Buganda cultural camp goes firm on coding and digital skills

The Nnaabagereka of Buganda Sylvia Nagginda and Katikkiro Charles Peter Mayiga during the closing ceremony of the Buganda Kingdom mentorship camp, known as the Ekisaakaate on January 20, 2024. PHOTO | COURTESY

What you need to know:

  • While closing the royal camp on Sunday, Buganda Kingdom Prime Minister Charles Peter Mayiga, also known as the Katikkiro, stated that this year's mentorship which lasted sixteen days, was heavily focused on helping children fit in with the modern world.

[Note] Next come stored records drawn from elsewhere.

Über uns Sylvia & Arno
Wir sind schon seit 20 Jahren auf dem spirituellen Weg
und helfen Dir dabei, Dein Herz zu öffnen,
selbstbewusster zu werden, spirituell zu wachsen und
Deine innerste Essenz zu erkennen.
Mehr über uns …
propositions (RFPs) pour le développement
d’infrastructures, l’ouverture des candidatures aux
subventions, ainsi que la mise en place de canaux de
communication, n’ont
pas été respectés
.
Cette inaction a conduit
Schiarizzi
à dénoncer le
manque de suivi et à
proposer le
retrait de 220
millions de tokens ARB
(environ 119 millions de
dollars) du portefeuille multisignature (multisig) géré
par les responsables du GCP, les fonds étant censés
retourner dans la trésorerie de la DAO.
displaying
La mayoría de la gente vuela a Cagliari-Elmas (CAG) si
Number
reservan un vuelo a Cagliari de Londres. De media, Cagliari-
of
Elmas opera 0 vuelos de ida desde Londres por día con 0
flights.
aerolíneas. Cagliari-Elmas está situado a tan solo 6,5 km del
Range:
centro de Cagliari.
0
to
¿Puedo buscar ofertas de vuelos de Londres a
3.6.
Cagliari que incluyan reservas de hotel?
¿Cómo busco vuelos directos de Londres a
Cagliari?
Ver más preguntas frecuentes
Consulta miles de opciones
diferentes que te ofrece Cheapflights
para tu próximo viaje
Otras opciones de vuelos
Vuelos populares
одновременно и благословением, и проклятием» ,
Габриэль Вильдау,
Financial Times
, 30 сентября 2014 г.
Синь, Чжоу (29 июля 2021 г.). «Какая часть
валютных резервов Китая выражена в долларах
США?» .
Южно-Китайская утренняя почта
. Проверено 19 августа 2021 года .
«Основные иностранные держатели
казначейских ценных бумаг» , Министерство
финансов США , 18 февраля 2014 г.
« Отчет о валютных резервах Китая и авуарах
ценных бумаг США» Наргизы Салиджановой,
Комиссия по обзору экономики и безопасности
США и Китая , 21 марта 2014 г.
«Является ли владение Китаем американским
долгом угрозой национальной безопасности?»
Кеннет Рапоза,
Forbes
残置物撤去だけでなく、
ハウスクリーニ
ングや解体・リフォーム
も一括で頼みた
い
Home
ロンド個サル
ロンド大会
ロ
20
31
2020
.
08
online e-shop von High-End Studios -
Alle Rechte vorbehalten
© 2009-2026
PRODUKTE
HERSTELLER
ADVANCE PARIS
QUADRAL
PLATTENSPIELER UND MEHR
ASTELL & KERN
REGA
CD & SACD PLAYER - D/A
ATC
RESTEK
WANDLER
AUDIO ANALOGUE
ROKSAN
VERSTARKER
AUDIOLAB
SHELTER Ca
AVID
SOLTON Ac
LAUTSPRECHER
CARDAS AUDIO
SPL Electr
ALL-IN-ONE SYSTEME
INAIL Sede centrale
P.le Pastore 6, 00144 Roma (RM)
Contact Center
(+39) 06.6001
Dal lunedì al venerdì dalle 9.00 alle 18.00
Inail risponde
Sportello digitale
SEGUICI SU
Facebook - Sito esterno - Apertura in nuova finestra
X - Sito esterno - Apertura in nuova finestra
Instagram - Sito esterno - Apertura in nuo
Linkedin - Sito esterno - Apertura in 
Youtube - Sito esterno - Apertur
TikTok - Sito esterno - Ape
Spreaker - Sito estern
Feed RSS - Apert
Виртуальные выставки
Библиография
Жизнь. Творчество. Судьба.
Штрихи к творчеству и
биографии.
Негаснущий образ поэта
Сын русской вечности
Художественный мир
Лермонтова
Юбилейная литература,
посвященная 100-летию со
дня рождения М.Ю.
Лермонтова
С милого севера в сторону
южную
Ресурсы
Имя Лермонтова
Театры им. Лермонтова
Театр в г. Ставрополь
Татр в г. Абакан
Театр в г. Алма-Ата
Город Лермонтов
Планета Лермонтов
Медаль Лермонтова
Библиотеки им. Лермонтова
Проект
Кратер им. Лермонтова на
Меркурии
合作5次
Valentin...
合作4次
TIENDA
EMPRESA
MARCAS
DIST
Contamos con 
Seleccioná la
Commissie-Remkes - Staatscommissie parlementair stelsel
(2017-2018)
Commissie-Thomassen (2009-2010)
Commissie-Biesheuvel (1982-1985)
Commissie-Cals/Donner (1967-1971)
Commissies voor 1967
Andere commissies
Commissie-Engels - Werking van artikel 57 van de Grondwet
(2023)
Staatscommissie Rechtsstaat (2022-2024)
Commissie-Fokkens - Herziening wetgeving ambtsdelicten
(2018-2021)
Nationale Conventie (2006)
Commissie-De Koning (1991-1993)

With a fresh cherry of digital and coding skills this year, the Buganda Kingdom mentorship camp, known as the Ekisaakaate concluded on Saturday, having equipped hundreds of youngsters with morals, entrepreneurial and the core soft skills the modern world longs for.
 
The kingdom had to collaborate with telecom service provider MTN to supply its cutting-edge technology and technocrats, who trained children aged nine to nineteen expertise of computer usage and the fundamentals of programming—a skill that students in the prior camps weren’t equipped with.
 
“These children have been exposed to coding over a period of a week and a half under super high broadband network access that enabled them have these skills tomorrow’s world hunger’s for,” said Steven Mutana, the chief strategy manager of MTN’s fintech arm.
 
Technology is advancing at an unprecedented rate with benefits that trigger improvements in health, education, and other facets of life, but it also has significant drawbacks, according to the organisers of Ekisaakaate, which require training for the young generation.
 
A lot of jobs nowadays require digital skills, especially with technological advancements like artificial intelligence (AI) opening up new possibilities that could expose several young adults to bias, misinformation, and online predators, according to UNICEF’s 2024 children outlook.
 
The International Monetary Fund (IMF) last week published a report worrying that if artificial intelligence continues on its current trajectory, it will probably replace a significant portion of the tasks that people now do for a living without producing a sufficient number of equally valuable or prevalent replacement jobs in a given economy, particularly 28 to 40 percent in the least developing countries.
 
Stephanie Bell, a Senior Research Scientist at the Partnership on AI's Labour and Economy program, told the IMF that the AI revolution appears to be having a much more aggressive impact on our jobs than the advancements that computers and social media brought about because it’s replacing human labour instead of complementing it.
 
“You can see cascading effects on returns to skills in human capital and the ways that might not go so well for people who have spent their whole lives accumulating skills that can now be completed by algorithms or robots,” she explained.
 
While closing the royal camp on Saturday, Buganda Kingdom Prime Minister Charles Peter Mayiga, also known as the Katikkiro, stated that this year's mentorship which lasted sixteen days, was heavily focused on helping children fit in with the modern world.
 
He explained that most of today’s teenagers spend the majority of their time at school and are assisted by house helps when they get home, which negatively impacts their well-being in the harsh world of today.
 
Data from UNICEF research projects a positive picture of children's health, education, nutrition, and general well-being this year especially with the slow pace of inflation and how governments have learnt to shrink the dependence burden in the sub Saharan Africa.
 
However, to make this future a reality, the UN agency in charge of protecting children’s human rights contends that policies cantered on funding universal health care and education are necessary to guarantee that every child has fair access to opportunities.
 
According to its 2024 global outlook, which focused on prospects for children in particular, UNICEF explained that "technological innovation offers promise, but its benefits may be muted without policies that prioritize equity and sustainability."
 
Meanwhile, children enrolled in Universal Primary Education were found to be taught incomplete syllabi in a recent government audit for the 2022/2023 fiscal year. According to Auditor General John Muwanga, this severely limits students' understanding and proficiency in critical exam subjects, which has a direct impact on their overall academic performance.
 
"The failure to complete the syllabi was attributed to excessive teacher workload, loss of time by teachers while commuting, and late reporting of pupils at the beginning of term," he explained, speaking about a program that serves 8.6 million children, according to Uganda Bureau of Statistics (Ubos) data.